Uma comunidade imatura e dividida. 
Mais tarde, estando já em Éfeso, Paulo ficou sabendo que a comunidade de Corinto estava dividida, que gostavam de ouvir discursos bem elaborados e que fãs dos evangelizadores formavam grupos rivais: “Eu sou de Paulo!”, ou “Eu sou de Apolo!”, ou “Eu sou de Cefas!”, ou “Eu sou de Cristo!” (1Cor 1,12). Sofrendo, Paulo escreveu uma carta para esta comunidade ainda tão imatura, buscando mostrar a diferença entre a sabedoria do mundo e a sabedoria da Cruz, sem ignorar a sabedoria humana, mas apresentando-a como dom de Deus (1Cor 1,21).
Agora, Paulo foca sua pregação na loucura da Cruz, que é loucura de Deus (1Cor 1,25).
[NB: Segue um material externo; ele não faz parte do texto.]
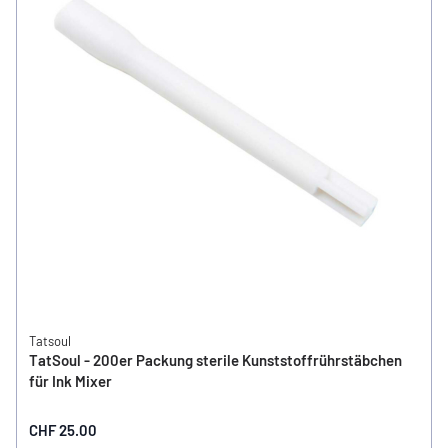
Tatsoul
TatSoul - 200er Packung sterile Kunststoffrührstäbchen
für Ink Mixer
CHF 25.00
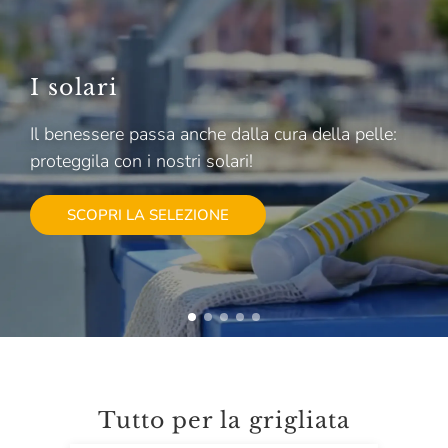
I solari
Il benessere passa anche dalla cura della pelle:
proteggila con i nostri solari!
SCOPRI LA SELEZIONE
Tutto per la grigliata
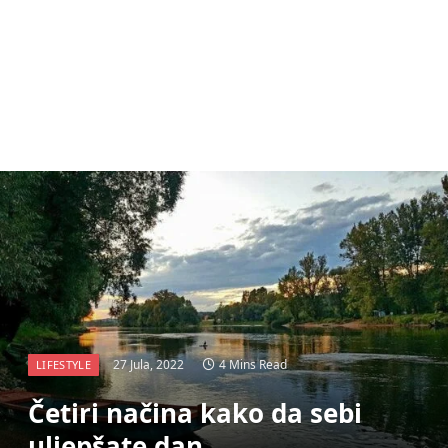
27 Jula, 2022
4 Mins Read
LIFESTYLE
Četiri načina kako da sebi
uljepšate dan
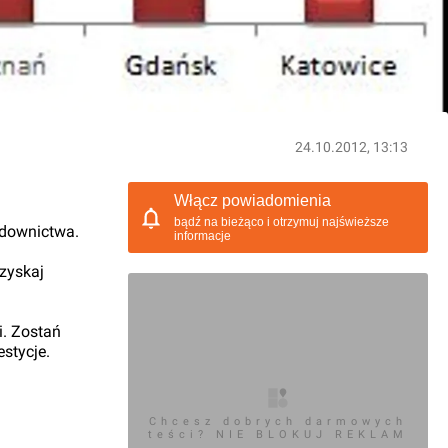
24.10.2012, 13:13
Włącz powiadomienia
bądź na bieżąco i otrzymuj najświeższe
udownictwa.
informacje
 zyskaj
i. Zostań
stycje.
Chcesz dobrych darmowych
teści? NIE BLOKUJ REKLAM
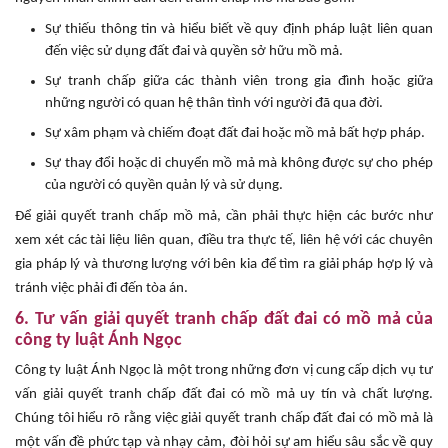
Sự thiếu thông tin và hiểu biết về quy định pháp luật liên quan
đến việc sử dụng đất đai và quyền sở hữu mồ mả.
Sự tranh chấp giữa các thành viên trong gia đình hoặc giữa
những người có quan hệ thân tình với người đã qua đời.
Sự xâm phạm và chiếm đoạt đất đai hoặc mồ mả bất hợp pháp.
Sự thay đổi hoặc di chuyển mồ mả mà không được sự cho phép
của người có quyền quản lý và sử dụng.
Để giải quyết tranh chấp mồ mả, cần phải thực hiện các bước như
xem xét các tài liệu liên quan, điều tra thực tế, liên hệ với các chuyên
gia pháp lý và thương lượng với bên kia để tìm ra giải pháp hợp lý và
tránh việc phải đi đến tòa án.
6. Tư vấn giải quyết tranh chấp đất đai có mồ mả của
công ty luật Ánh Ngọc
Công ty luật Ánh Ngọc là một trong những đơn vị cung cấp dịch vụ tư
vấn giải quyết tranh chấp đất đai có mồ mả uy tín và chất lượng.
Chúng tôi hiểu rõ rằng việc giải quyết tranh chấp đất đai có mồ mả là
một vấn đề phức tạp và nhạy cảm, đòi hỏi sự am hiểu sâu sắc về quy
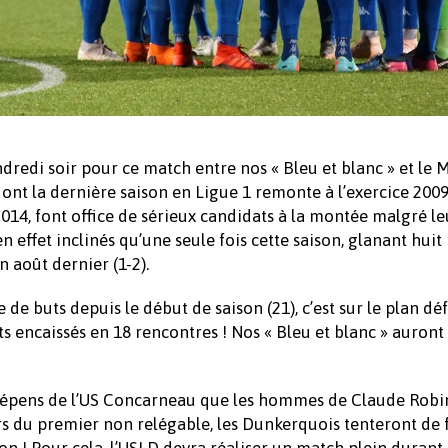
redi soir pour ce match entre nos « Bleu et blanc » et le 
ont la dernière saison en Ligue 1 remonte à l’exercice 2009-
14, font office de sérieux candidats à la montée malgré le
effet inclinés qu’une seule fois cette saison, glanant huit
 août dernier (1-2).
e buts depuis le début de saison (21), c’est sur le plan dé
s encaissés en 18 rencontres ! Nos « Bleu et blanc » auront
x dépens de l’US Concarneau que les hommes de Claude Robi
s du premier non relégable, les Dunkerquois tenteront de 
on ! Pour cela, l’USLD devra réaliser un match plein durant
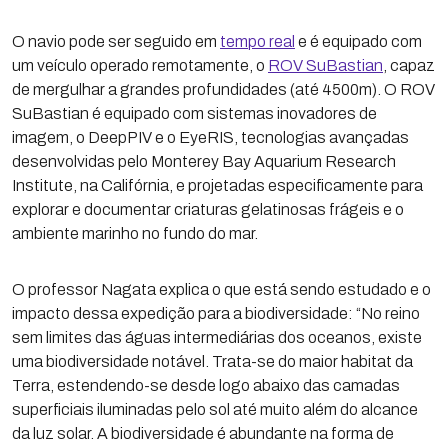
O navio pode ser seguido em
tempo real
e é equipado com
um veículo operado remotamente, o
ROV SuBastian
, capaz
de mergulhar a grandes profundidades (até 4500m). O ROV
SuBastian é equipado com sistemas inovadores de
imagem, o DeepPIV e o EyeRIS, tecnologias avançadas
desenvolvidas pelo Monterey Bay Aquarium Research
Institute, na Califórnia, e projetadas especificamente para
explorar e documentar criaturas gelatinosas frágeis e o
ambiente marinho no fundo do mar.
O professor Nagata explica o que está sendo estudado e o
impacto dessa expedição para a biodiversidade: “No reino
sem limites das águas intermediárias dos oceanos, existe
uma biodiversidade notável. Trata-se do maior habitat da
Terra, estendendo-se desde logo abaixo das camadas
superficiais iluminadas pelo sol até muito além do alcance
da luz solar. A biodiversidade é abundante na forma de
E a loucura de Deus é expressão do seu amor sem limites, manifestado na humanidade plena do Messias Crucificado. E a loucura de Deus transparece também na fragilidade das pessoas que formam a comunidade: “Olhem para vocês mesmos, irmãos! Entre vocês não há muitos sábios segundo a carne, nem muitos poderosos, nem muitos de famílias importantes. Mas, o que é loucura no mundo, Deus o escolheu para confundir os sábios. E o que é fraqueza no mundo, Deus o escolheu para confundir o que é forte…” (1Cor 1,26-31). Para a visão do mundo, a paixão pelo Reino é uma loucura.
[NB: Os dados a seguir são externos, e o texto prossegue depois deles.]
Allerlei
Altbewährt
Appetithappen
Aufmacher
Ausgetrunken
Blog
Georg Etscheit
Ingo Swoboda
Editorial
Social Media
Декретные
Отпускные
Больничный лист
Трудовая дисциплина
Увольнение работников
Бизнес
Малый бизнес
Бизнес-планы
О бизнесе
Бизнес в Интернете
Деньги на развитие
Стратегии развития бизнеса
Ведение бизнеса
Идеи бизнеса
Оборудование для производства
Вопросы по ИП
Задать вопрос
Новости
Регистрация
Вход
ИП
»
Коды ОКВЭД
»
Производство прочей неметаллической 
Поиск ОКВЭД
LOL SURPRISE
Hoje, quanto mais nos aproximamos de Jesus, através dos Evangelhos, mais percebemos a paixão que o levou a viver intensamente, descuidado de si, apaixonadamente entregue ao projeto do Pai, dedicando sua vida ao serviço dos pequeninos, das pessoas pobres e discriminadas, excluídas do acesso direto a Deus, pelo sistema do templo. Uma entrega tão intensa que ele nem encontrava tempo para comer. Seus familiares e amigos chegaram a pensar que ele havia ficado louco: “Quando os seus tomaram conhecimento disso, saíram para detê-lo, porque diziam: ‘perdeu o juízo’” (Mc 3,20-21).
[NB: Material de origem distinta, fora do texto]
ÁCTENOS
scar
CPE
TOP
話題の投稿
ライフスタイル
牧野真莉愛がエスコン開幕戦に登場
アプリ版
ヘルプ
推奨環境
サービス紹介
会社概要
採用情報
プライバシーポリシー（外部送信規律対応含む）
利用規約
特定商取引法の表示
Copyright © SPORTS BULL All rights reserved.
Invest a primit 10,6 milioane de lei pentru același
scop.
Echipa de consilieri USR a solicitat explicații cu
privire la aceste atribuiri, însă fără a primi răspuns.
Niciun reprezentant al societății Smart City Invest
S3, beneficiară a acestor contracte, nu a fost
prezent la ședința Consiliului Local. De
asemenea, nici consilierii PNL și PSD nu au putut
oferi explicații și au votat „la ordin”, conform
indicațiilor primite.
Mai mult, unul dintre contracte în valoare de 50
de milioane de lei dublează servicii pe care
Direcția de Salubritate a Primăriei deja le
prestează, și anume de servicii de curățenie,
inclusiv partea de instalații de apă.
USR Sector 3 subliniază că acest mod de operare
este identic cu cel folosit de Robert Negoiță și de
Jesus ama sem medida, é sensível ao sofrimento e deixa-se tocar pela dor das pessoas, sobretudo das mais frágeis. Ao se encontrar com a viúva que ia enterrar o seu filho único, Jesus ama aquela mulher desconhecida: “Mulher, não chores!” Quem ama como Jesus, vive aliviando o sofrimento e secando lágrimas.
Jesus olhava para a multidão e comovia-se: via seu povo sofrendo, desorientado como ovelhas sem pastor. Rapidamente, punha-se a curar os mais doentes ou a alimentá-los com as suas palavras. Quem ama como Jesus, aprende a olhar os rostos das pessoas com compaixão. Está sempre disponível. Não pensa em si mesmo. Atende qualquer chamado, toda solicitação, disposto sempre a fazer algo pela pessoa. Acolhe o mendigo cego, que grita e irrita a todos: “Que queres que faça por ti?” Com esta atitude anda pela vida quem ama como Jesus.
Jesus sabe estar junto aos mais desvalidos. Nem mesmo espera que lhe peçam. Cura doentes, liberta consciências, contagia de amor e confiança em Deus. Mas não pode resolver todos os problemas daquelas pessoas. Então, dedica-se a fazer gestos de bondade. Abraça as crianças da rua: não quer que ninguém se sinta órfão. Abençoa os doentes: não quer que se sintam esquecidos por Deus. Acaricia a pele dos leprosos: não quer que se vejam excluídos. Assim são os gestos de quem ama como Jesus. Esta é a loucura que confunde o mundo!